Quel che accadde alla fine di quella riunione fu oggetto di risate tramandate ai posteri, perché di quello scherzo, fra gli addetti alla Manutenzione, si continuò a parlare fino a tempi piuttosto recenti.
Nel momento stesso in cui il geometra si riempì la bocca di confettini, si catenò una serie di domande alla quale non rispose. Mentre ognuno di noi lo incalzava con quesiti più o meno pretestuosi, lui, impassibile come Buster Keaton, continuava a masticare molto lentamente, guardando fisso davanti a sé e ogni tanto sputava una liquerizia, nel cestino. Sempre con nonchalance, una alla volta, fino a svuotarsi la bocca.

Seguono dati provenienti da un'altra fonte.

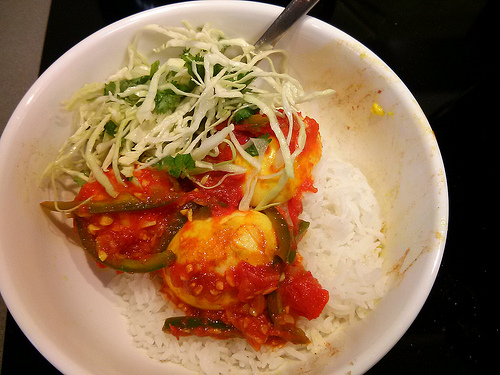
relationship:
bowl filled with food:
[0, 2, 452, 374] [38, 25, 386, 374]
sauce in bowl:
[80, 112, 326, 346] [0, 2, 452, 374]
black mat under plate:
[436, 10, 498, 366] [6, 41, 459, 373]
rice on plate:
[301, 152, 391, 297] [306, 37, 494, 365]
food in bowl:
[38, 25, 337, 354] [268, 33, 427, 148]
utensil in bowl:
[155, 0, 326, 155] [0, 2, 452, 374]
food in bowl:
[38, 25, 386, 374] [0, 2, 452, 374]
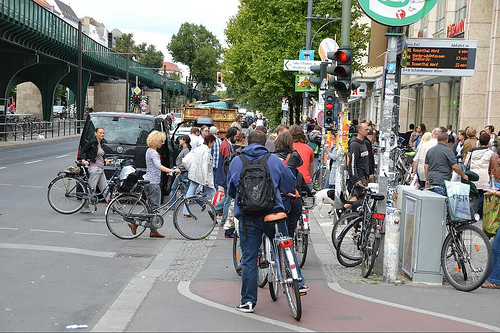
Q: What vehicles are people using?
A: Bicycles.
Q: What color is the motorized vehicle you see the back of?
A: Black.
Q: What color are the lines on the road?
A: White.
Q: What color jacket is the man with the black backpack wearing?
A: Blue.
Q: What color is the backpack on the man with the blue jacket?
A: Black.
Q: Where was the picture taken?
A: On a street.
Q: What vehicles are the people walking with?
A: Bicycles.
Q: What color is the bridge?
A: Green.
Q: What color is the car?
A: Black.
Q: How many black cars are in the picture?
A: 1.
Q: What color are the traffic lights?
A: Red.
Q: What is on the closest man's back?
A: Backpack.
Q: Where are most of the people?
A: The sidewalk.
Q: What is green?
A: Trees.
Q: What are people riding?
A: Bicycles.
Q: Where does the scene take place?
A: Near a city street.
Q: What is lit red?
A: Traffic lights.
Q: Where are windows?
A: On a van.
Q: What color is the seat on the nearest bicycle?
A: Tan.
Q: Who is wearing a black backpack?
A: The person in the blue jacket.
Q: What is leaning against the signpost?
A: A bicycle.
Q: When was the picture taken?
A: Daytime.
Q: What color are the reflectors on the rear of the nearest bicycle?
A: Red.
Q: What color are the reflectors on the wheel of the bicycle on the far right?
A: Orange.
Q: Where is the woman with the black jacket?
A: Near the black van.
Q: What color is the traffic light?
A: Red.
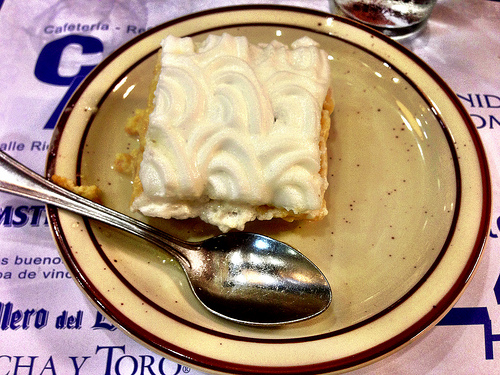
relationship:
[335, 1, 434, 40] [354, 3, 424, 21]
glass of water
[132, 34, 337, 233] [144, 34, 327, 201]
pie has frosting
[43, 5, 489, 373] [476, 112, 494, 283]
plate has rim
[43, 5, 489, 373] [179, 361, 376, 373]
plate has rim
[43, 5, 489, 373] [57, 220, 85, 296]
plate has rim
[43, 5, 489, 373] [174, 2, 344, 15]
plate has rim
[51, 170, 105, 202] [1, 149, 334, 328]
piece stuck under spoon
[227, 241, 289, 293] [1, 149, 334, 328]
light reflecting off of spoon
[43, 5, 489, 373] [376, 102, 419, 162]
plate has specks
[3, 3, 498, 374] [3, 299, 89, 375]
mat has writing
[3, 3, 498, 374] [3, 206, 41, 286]
mat has writing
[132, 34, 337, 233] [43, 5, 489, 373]
pie on plate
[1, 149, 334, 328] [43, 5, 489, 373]
spoon of plate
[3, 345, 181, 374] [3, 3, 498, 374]
writing on mat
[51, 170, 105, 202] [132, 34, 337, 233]
piece separated from pie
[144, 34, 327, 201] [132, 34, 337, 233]
frosting on top of pie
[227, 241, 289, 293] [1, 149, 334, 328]
light reflects off of spoon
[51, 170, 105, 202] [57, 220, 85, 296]
piece near rim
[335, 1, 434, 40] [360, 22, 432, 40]
glass has a base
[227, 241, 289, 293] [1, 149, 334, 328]
light reflected in spoon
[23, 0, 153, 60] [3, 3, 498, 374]
water ring on mat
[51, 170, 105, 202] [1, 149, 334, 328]
piece near spoon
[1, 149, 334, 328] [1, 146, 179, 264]
spoon has a handle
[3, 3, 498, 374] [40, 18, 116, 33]
mat has writing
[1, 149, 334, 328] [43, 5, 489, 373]
spoon on plate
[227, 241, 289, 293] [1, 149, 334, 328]
light reflecting in spoon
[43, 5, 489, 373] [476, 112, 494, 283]
plate has a rim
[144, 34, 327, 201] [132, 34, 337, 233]
frosting on pie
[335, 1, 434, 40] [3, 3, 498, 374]
glass on mat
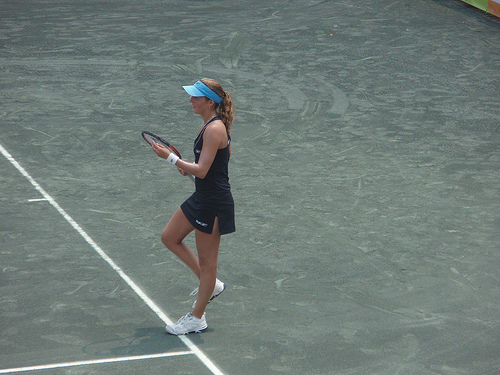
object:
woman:
[150, 78, 235, 337]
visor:
[179, 79, 223, 105]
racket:
[139, 130, 198, 181]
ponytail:
[217, 92, 234, 139]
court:
[2, 2, 498, 374]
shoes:
[165, 312, 208, 335]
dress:
[181, 117, 237, 236]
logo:
[195, 219, 208, 228]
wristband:
[166, 152, 180, 165]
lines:
[1, 146, 223, 372]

Ci mise oltre un quarto d’ora e noi fummo bravissimi a non ridere nemmeno una volta in sua presenza, nemmeno quando alzandosi s’allontano bofonchiando in genovese che “ mancu ‘e ciappelette sono più bunne cumme quele di’nna vòta.”
[1] Rappetti era un ex operaio dell’officina, diventato invalido (aveva il secondo dito della mano destra paralizzato in estensione) a cui erano state affidate mansioni amministrative accessorie.
[2] Categoria intermedia fra operaio e impiegato. Erano equiparati quasi tutti i capisquadra e alcuni lavoratori tolti dalla produzione per motivi vari e passati a fare lavori vari in ambito amministrativo o d’ufficio.
[3] In effetti nell’anticamera vasta dell’ufficio del capo della Manutenzione Meccanica era ubicata la vecchia scrivania con grandi cassetti ove Rappetti svolgeva parte del suo lavoro e spesso ripeteva che era il padrone di casa.